[Exercise data Boundary: Start]

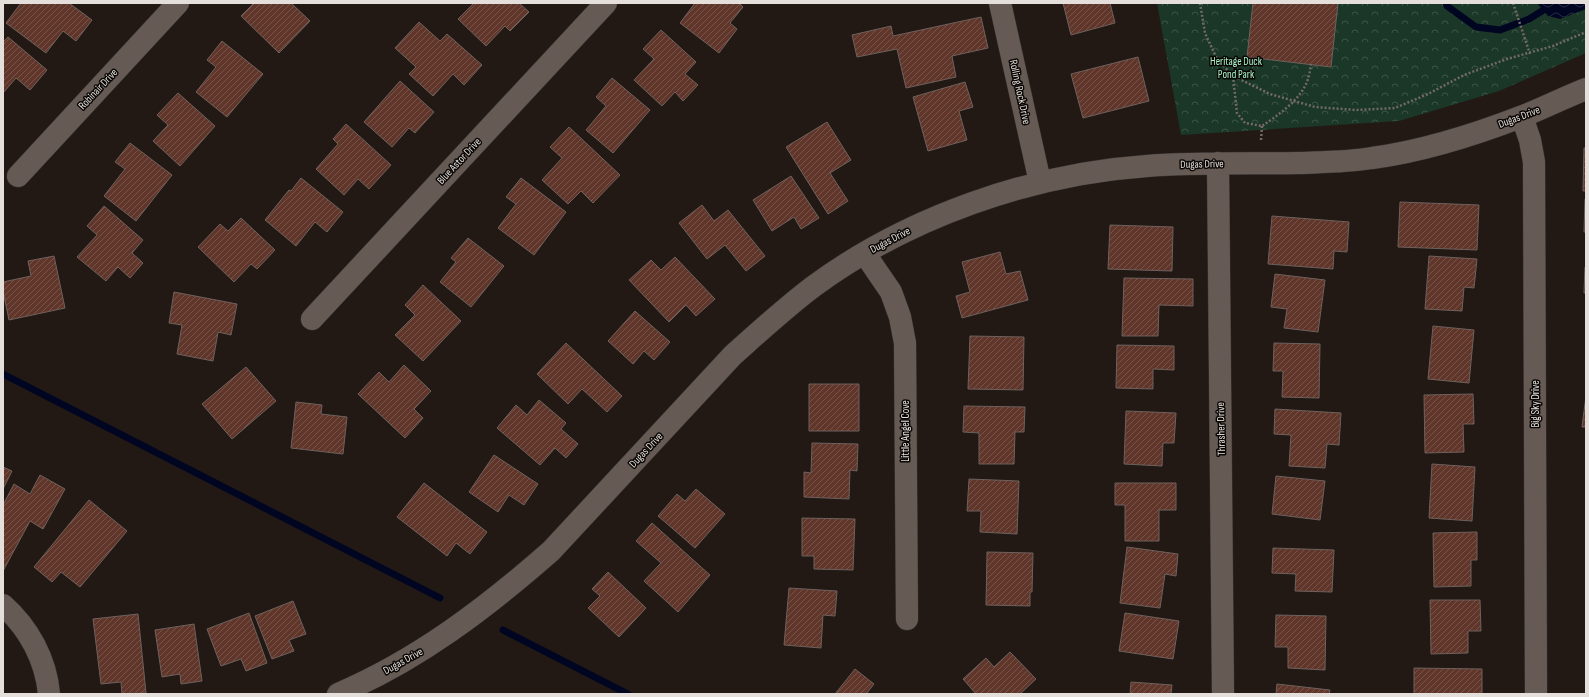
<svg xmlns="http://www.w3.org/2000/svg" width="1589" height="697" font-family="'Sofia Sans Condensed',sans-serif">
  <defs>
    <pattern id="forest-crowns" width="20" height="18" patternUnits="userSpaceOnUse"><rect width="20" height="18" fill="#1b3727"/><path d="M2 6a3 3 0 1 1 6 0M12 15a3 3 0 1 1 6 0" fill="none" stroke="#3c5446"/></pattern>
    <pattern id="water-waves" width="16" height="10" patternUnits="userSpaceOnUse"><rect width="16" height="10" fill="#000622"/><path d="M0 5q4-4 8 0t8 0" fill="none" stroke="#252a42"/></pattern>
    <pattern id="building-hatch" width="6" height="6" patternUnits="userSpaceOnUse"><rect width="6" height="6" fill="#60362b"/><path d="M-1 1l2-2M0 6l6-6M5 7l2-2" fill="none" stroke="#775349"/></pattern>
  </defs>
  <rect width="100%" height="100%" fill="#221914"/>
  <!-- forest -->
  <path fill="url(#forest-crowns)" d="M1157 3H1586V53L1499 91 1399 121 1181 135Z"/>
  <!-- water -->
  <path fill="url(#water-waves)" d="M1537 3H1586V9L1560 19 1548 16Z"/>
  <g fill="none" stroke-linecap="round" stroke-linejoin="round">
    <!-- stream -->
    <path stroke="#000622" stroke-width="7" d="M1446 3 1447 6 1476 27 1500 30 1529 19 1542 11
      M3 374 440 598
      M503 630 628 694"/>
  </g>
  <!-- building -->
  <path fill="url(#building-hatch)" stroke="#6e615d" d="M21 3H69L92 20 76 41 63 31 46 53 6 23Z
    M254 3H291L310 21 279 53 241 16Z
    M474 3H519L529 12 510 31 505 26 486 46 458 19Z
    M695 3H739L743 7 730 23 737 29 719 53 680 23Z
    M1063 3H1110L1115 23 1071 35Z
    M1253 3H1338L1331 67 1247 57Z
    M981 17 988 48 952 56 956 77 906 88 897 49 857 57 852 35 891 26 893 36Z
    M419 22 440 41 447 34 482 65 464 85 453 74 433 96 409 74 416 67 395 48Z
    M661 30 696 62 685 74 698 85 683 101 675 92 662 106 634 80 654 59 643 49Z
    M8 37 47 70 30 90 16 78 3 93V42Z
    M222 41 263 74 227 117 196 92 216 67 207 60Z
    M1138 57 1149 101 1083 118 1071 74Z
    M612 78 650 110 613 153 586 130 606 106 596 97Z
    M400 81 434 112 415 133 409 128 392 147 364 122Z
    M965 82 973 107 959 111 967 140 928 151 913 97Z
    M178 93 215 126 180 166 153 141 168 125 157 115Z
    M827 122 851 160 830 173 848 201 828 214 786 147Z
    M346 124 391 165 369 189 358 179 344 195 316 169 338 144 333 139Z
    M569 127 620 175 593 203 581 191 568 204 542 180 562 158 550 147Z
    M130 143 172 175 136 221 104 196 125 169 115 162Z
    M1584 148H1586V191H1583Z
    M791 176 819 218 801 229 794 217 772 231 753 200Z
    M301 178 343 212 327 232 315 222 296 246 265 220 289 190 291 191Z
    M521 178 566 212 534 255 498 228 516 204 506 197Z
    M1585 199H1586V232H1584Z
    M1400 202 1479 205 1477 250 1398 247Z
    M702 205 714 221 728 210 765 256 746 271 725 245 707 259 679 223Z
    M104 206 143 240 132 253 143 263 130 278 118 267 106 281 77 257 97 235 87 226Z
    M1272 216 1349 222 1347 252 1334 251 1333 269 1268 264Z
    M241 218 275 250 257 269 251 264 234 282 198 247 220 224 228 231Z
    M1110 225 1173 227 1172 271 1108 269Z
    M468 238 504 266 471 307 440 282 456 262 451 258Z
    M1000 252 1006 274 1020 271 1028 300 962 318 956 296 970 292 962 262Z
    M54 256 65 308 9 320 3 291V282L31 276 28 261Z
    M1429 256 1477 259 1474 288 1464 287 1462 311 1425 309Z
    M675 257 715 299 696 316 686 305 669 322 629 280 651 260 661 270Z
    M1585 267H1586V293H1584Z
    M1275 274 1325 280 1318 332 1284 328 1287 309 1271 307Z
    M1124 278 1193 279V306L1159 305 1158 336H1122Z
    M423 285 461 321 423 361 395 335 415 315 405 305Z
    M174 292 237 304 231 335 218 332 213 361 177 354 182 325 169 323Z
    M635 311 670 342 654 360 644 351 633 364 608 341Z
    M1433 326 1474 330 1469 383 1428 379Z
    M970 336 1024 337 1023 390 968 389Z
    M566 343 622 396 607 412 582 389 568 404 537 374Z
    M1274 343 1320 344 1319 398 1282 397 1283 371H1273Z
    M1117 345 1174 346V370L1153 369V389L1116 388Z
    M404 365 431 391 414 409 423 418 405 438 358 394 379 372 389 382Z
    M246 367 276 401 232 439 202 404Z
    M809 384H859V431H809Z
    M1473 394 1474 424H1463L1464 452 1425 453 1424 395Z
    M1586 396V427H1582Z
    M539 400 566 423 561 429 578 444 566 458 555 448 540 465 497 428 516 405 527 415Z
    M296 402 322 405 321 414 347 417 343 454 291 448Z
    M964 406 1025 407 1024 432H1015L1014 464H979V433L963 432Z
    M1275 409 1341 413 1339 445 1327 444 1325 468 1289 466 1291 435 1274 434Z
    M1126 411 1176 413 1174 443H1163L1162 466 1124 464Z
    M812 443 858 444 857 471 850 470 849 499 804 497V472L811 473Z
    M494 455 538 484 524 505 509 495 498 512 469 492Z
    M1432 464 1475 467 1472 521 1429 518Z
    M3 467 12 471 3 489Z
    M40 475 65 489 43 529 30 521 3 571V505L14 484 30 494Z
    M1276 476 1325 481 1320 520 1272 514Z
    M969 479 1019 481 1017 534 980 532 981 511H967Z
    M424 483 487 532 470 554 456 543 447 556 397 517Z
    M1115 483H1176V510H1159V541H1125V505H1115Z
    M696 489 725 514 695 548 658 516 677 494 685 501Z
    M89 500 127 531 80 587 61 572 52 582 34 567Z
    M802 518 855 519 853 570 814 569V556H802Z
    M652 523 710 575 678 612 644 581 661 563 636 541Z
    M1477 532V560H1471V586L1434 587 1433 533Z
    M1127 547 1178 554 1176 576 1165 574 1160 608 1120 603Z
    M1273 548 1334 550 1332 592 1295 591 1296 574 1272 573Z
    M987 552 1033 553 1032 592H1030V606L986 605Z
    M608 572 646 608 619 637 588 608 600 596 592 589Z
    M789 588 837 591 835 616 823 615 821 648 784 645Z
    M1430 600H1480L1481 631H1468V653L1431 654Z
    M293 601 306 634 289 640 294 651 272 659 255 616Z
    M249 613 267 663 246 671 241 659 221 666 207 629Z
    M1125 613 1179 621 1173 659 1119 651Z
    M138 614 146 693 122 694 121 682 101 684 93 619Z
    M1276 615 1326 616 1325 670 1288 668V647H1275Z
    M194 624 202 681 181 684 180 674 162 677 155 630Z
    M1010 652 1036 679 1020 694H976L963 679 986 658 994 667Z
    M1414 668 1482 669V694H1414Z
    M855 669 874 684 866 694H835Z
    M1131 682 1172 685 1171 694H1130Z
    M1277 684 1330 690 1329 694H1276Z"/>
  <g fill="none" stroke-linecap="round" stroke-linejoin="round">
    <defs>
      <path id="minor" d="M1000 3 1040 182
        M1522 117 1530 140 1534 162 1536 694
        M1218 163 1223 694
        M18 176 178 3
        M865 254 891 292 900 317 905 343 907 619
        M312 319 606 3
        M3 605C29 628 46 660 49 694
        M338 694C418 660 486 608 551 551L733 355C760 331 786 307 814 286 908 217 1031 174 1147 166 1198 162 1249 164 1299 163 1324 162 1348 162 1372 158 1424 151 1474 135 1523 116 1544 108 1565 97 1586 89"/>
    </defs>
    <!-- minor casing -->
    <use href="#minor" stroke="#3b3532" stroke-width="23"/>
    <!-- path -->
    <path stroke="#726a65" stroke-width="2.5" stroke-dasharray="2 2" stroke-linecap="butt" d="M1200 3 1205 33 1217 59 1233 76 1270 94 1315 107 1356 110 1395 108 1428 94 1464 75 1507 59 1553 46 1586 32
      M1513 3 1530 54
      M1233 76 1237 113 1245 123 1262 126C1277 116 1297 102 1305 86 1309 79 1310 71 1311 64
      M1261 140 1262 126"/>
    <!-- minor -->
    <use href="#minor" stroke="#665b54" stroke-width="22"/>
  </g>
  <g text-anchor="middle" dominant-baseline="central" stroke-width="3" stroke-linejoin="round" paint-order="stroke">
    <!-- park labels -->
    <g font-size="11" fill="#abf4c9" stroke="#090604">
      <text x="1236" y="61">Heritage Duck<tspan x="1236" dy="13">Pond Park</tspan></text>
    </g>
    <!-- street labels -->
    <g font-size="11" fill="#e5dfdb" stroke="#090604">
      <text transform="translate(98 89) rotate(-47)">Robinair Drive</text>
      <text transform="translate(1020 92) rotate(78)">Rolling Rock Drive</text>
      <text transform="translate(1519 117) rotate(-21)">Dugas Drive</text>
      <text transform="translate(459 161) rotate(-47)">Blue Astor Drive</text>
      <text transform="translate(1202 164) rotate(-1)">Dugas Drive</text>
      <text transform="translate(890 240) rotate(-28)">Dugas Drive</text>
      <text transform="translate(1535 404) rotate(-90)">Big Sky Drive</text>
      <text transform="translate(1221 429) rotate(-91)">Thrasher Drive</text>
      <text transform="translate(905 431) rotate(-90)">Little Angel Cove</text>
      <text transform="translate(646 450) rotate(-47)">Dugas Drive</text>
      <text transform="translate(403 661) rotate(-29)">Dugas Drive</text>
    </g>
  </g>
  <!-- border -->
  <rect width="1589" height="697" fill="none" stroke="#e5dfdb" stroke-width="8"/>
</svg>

[Exercise data Boundary: End]

- **Aim of the task**:
Your task for the entries above: copy exactly the span starting with the line with "M1273 548 1334" and going on through the line with "<!-- minor casing -->", both lines included, and nothing else.

- **Exercise answer**:
    M1273 548 1334 550 1332 592 1295 591 1296 574 1272 573Z
    M987 552 1033 553 1032 592H1030V606L986 605Z
    M608 572 646 608 619 637 588 608 600 596 592 589Z
    M789 588 837 591 835 616 823 615 821 648 784 645Z
    M1430 600H1480L1481 631H1468V653L1431 654Z
    M293 601 306 634 289 640 294 651 272 659 255 616Z
    M249 613 267 663 246 671 241 659 221 666 207 629Z
    M1125 613 1179 621 1173 659 1119 651Z
    M138 614 146 693 122 694 121 682 101 684 93 619Z
    M1276 615 1326 616 1325 670 1288 668V647H1275Z
    M194 624 202 681 181 684 180 674 162 677 155 630Z
    M1010 652 1036 679 1020 694H976L963 679 986 658 994 667Z
    M1414 668 1482 669V694H1414Z
    M855 669 874 684 866 694H835Z
    M1131 682 1172 685 1171 694H1130Z
    M1277 684 1330 690 1329 694H1276Z"/>
  <g fill="none" stroke-linecap="round" stroke-linejoin="round">
    <defs>
      <path id="minor" d="M1000 3 1040 182
        M1522 117 1530 140 1534 162 1536 694
        M1218 163 1223 694
        M18 176 178 3
        M865 254 891 292 900 317 905 343 907 619
        M312 319 606 3
        M3 605C29 628 46 660 49 694
        M338 694C418 660 486 608 551 551L733 355C760 331 786 307 814 286 908 217 1031 174 1147 166 1198 162 1249 164 1299 163 1324 162 1348 162 1372 158 1424 151 1474 135 1523 116 1544 108 1565 97 1586 89"/>
    </defs>
    <!-- minor casing -->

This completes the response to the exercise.